WORK TO BE COMPLETED |
Could you write out the line containing "Identify the document" and all the lines below it in the data, exactly, through the final one and nothing else?

EXERCISE INPUT below:

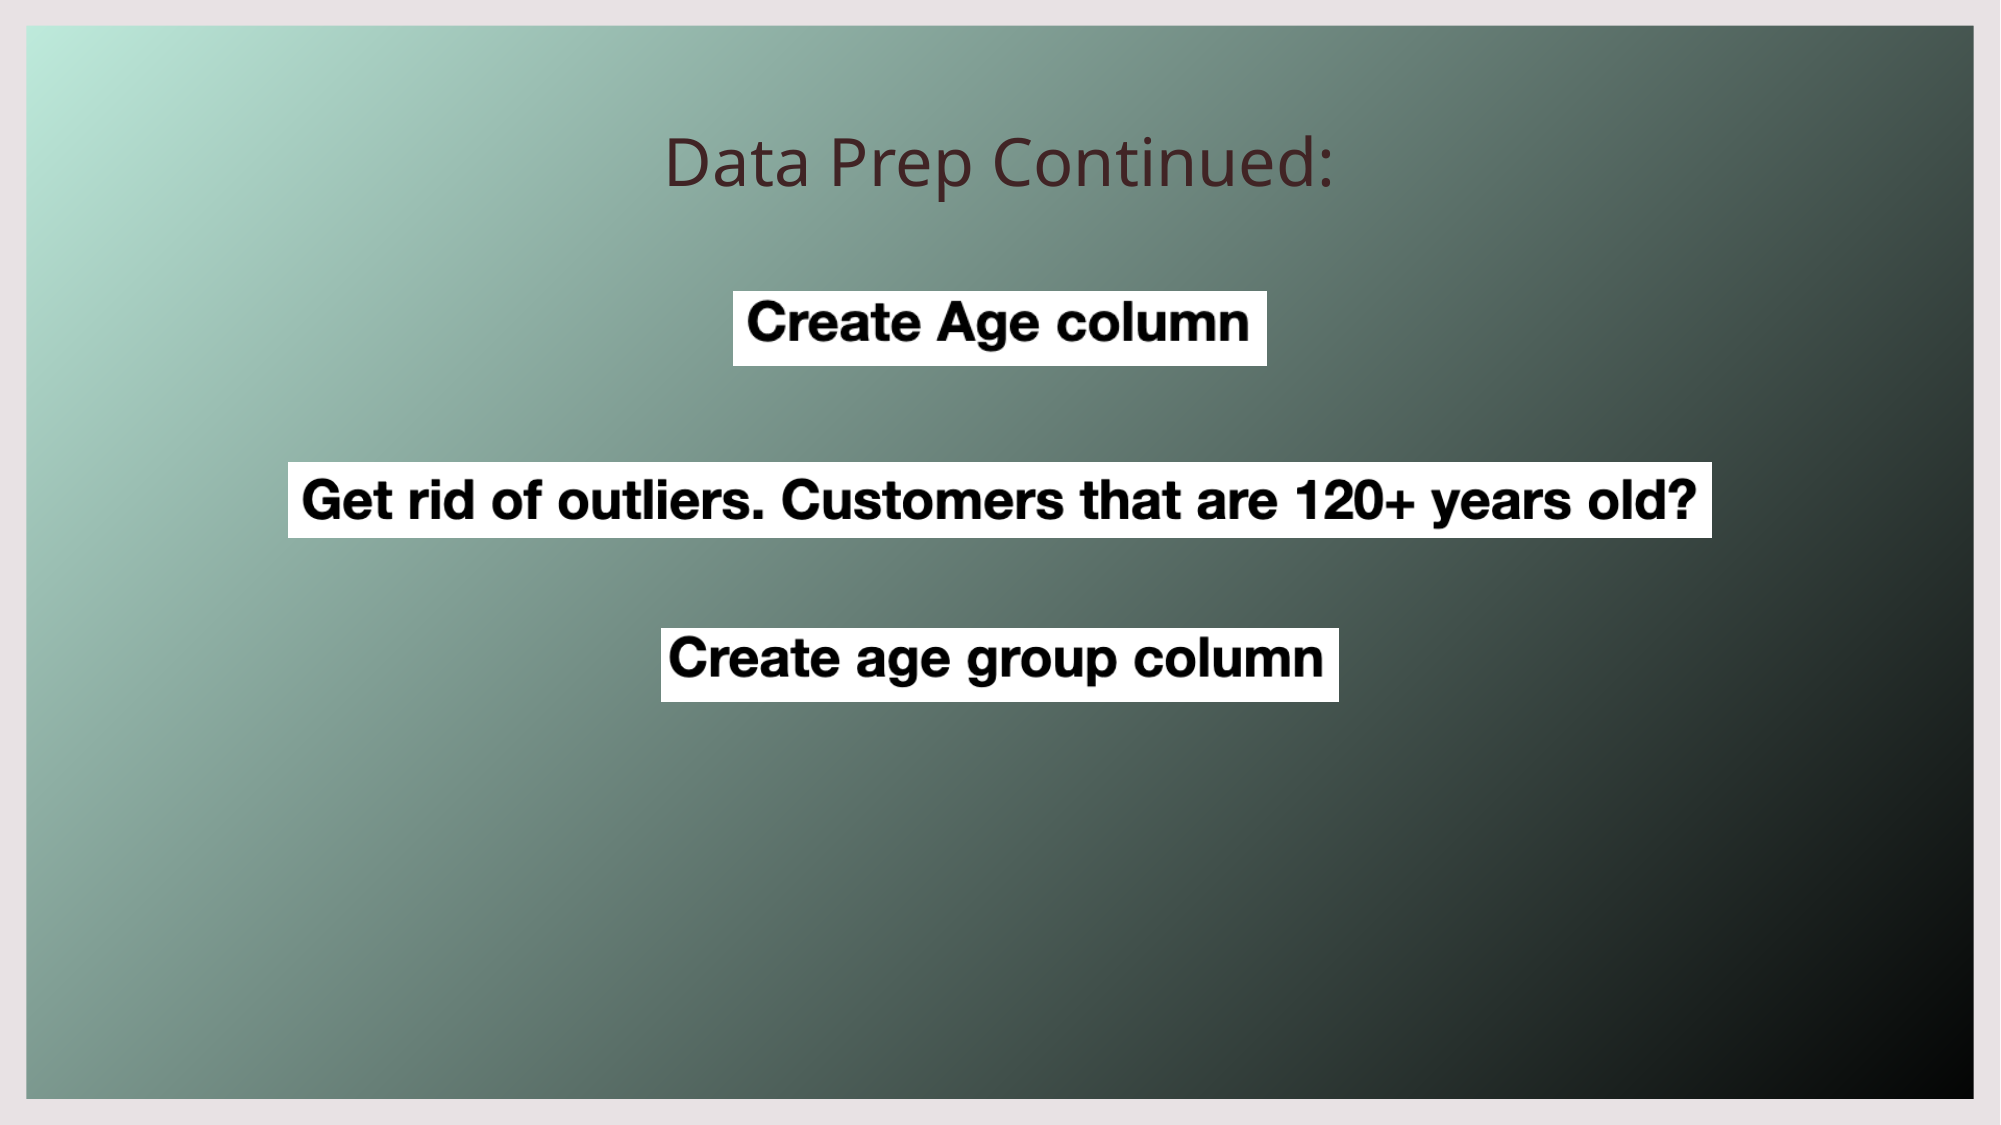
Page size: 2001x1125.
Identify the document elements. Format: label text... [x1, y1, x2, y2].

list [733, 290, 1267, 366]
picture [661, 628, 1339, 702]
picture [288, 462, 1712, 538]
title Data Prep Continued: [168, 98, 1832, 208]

End of EXERCISE INPUT.

ANSWER BOX |
Identify the document elements. Format: label text... [x1, y1, x2, y2].

list [733, 290, 1267, 366]
picture [661, 628, 1339, 702]
picture [288, 462, 1712, 538]
title Data Prep Continued: [168, 98, 1832, 208]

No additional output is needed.